Now, since we're generally so far out of the loop that said loop looks like a Cheerio from way out here, we figure it's entirely possible that we're the last ones to hear about this alternate commercial, but a few quick Googlings of appropriate words and phrases didn't turn up anything relevant except for the "Homework" page itself, so unless you're a regular reader of the Cult of Mac blog (you should be), there's a slim chance that you're hearing it from us first. If so, we're pleased as punch to send you plunging into the next wave of Feissmania with thirty more seconds of low-key video bliss. Truly, it's an honor.
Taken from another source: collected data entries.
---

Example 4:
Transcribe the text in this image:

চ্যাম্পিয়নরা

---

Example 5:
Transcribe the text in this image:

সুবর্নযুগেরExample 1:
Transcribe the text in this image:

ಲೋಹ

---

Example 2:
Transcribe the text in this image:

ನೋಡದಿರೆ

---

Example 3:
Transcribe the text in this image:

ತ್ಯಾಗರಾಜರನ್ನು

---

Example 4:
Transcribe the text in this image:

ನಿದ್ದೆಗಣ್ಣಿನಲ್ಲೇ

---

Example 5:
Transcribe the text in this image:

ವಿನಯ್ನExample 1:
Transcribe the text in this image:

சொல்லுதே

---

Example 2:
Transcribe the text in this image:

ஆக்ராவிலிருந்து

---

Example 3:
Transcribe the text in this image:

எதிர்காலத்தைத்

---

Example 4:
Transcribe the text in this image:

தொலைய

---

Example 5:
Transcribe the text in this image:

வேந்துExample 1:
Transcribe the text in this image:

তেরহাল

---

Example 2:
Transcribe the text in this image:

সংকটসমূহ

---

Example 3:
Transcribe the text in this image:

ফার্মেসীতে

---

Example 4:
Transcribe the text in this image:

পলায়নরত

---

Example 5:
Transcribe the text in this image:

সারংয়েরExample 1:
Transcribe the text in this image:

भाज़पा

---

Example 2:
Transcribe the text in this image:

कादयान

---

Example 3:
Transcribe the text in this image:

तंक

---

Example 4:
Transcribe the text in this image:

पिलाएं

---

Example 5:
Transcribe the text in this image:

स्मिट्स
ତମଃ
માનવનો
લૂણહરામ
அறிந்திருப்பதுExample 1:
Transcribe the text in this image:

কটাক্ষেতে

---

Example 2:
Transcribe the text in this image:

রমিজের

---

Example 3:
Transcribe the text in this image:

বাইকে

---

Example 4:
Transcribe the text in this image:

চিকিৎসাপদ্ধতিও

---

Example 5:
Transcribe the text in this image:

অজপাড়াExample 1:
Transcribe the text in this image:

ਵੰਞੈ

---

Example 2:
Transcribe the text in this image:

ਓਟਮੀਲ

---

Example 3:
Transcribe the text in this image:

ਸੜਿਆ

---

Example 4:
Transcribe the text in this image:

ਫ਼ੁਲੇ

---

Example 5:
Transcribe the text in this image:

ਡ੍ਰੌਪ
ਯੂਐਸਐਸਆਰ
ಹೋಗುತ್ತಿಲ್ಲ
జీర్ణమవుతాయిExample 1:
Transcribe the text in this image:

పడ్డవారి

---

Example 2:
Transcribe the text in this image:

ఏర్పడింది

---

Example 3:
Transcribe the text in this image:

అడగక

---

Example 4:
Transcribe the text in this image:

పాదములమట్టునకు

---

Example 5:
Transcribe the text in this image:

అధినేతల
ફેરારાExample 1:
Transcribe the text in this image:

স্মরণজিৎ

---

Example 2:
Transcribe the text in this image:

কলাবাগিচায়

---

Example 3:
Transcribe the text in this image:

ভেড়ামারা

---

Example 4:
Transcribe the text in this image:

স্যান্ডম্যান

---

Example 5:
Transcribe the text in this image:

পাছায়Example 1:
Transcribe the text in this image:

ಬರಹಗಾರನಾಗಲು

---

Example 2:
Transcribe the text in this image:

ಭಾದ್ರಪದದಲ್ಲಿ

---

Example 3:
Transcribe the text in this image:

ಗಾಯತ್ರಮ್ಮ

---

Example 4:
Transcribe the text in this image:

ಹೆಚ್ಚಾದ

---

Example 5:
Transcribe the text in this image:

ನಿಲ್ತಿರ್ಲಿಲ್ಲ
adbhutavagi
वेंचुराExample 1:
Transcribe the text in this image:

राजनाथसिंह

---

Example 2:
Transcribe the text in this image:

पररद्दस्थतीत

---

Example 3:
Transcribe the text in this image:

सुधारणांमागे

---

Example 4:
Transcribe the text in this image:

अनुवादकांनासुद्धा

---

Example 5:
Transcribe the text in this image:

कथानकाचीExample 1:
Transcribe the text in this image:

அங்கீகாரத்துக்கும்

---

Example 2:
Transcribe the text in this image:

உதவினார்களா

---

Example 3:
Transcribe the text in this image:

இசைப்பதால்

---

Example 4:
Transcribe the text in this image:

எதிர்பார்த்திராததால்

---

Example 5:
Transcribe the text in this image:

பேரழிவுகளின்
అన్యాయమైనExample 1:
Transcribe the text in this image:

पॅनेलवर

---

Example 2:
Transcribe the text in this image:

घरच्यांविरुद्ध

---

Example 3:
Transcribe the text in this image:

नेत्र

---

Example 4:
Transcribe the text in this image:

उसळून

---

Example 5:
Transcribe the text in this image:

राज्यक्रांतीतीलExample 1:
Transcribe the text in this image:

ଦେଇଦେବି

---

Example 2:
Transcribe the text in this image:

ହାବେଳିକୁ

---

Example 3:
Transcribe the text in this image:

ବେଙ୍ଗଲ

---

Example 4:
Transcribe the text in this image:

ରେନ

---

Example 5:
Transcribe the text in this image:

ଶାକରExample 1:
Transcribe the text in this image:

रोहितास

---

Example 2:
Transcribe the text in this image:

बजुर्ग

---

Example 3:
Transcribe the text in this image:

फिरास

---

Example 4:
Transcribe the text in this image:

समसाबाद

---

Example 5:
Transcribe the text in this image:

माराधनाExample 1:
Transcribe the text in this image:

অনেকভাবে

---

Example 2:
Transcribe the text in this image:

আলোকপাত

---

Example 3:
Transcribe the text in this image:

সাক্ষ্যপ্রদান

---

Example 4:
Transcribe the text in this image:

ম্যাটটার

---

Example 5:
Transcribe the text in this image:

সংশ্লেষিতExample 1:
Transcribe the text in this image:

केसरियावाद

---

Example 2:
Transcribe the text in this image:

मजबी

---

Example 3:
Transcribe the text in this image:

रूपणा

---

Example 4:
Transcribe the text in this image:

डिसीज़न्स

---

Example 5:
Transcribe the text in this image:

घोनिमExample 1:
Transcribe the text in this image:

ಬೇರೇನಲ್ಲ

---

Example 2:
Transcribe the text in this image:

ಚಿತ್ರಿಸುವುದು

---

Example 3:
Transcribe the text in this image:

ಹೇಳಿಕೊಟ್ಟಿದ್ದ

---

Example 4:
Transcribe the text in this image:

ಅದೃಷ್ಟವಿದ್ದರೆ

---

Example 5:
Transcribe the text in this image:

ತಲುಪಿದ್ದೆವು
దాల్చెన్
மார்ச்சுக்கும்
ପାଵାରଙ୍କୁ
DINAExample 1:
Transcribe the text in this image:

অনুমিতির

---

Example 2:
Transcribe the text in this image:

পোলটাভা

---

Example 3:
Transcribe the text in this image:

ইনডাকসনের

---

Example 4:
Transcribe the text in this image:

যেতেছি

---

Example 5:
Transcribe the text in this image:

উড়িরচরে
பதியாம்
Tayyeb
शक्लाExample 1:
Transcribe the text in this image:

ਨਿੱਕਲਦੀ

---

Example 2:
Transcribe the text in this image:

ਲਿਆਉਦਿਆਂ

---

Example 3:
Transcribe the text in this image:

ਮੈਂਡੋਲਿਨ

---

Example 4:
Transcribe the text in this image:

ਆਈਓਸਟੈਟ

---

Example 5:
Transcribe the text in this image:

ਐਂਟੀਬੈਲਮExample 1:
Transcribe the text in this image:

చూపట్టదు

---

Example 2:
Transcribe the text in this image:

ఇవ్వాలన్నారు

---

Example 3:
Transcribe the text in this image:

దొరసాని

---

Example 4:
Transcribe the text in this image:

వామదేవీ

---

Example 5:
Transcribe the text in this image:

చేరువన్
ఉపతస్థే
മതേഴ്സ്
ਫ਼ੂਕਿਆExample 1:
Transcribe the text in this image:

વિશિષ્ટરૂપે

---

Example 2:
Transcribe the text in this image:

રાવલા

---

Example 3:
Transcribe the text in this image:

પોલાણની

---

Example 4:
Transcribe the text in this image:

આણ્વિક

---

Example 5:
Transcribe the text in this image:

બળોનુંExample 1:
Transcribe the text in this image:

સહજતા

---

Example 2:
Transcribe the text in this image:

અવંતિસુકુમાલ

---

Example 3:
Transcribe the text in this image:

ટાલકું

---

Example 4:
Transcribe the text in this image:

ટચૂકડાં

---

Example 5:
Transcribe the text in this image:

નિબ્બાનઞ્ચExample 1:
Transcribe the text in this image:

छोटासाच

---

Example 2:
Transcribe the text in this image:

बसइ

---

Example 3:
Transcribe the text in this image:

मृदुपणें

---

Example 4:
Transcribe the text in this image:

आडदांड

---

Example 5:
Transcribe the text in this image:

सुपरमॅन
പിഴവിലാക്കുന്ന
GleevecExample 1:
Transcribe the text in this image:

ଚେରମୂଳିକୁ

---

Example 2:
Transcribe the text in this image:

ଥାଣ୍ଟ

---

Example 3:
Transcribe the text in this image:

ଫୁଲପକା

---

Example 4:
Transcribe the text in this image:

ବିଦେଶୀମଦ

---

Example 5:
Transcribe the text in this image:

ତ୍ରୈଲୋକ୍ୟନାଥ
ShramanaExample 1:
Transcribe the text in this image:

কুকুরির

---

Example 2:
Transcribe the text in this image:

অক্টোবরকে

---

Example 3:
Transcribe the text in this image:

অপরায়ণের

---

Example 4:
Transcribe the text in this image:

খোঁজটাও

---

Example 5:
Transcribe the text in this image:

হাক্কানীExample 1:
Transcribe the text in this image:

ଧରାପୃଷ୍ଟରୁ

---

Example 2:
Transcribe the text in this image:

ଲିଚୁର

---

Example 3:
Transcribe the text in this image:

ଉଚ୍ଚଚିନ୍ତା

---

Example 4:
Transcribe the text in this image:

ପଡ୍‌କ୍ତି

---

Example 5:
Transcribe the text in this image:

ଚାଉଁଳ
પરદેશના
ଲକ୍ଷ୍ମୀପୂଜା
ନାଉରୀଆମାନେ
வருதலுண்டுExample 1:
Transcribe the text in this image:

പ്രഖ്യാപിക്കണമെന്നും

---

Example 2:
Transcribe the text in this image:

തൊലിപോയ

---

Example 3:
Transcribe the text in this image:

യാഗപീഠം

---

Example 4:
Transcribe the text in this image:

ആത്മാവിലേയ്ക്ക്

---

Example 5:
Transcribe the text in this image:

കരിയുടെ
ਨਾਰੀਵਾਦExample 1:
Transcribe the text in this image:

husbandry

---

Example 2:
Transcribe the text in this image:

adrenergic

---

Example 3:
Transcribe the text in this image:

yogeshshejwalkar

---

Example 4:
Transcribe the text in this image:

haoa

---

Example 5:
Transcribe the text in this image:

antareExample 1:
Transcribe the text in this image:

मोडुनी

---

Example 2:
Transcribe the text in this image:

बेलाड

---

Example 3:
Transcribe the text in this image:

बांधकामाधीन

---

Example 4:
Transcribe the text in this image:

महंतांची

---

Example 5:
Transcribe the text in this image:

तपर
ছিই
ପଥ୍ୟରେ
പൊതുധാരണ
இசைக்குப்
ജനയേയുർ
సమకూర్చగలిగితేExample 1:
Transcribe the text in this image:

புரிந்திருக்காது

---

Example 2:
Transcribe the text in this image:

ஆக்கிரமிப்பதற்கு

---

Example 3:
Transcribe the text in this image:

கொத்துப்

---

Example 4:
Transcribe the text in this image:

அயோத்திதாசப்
Interestingly, this doubled dose of Feiss from the heavens is just one Lost Switch Ad among many (although unless there's one by God or Joss Whedon, it's by far the most significant). Cult of Mac notes that Morris "shot between 70 and 100 Switch ads for Apple that never aired"; there are several on his web site alongside the Ellen Mark II, the most noteworthy probably being ones featuring Christopher Guest, Perry Farrell, and Wanda Sykes. There are also what appear to be alternate ads (we couldn't confirm; at broadcast time, Morris's site was getting stomped into pulp by frantic Feiss fans eager for a new fix) featuring various Switch alumni, such as Yo-Yo Ma, Will Farrell, Morris's son Hamilton, and-- gulp-- Gianni Jacklone, easily the one Switch star who generated the most complaints to us here at the AtAT compound. Wouldja believe there are no fewer than five Jacklone commercials up there?
Oh, and sorry, folks; we get five Jacklones but no more Janie Porche. Actually, that's probably a good thing, because an extra minute of Feiss and Porche may well have done us in for good. But at least we wouldn't gone out with smiles on our faces.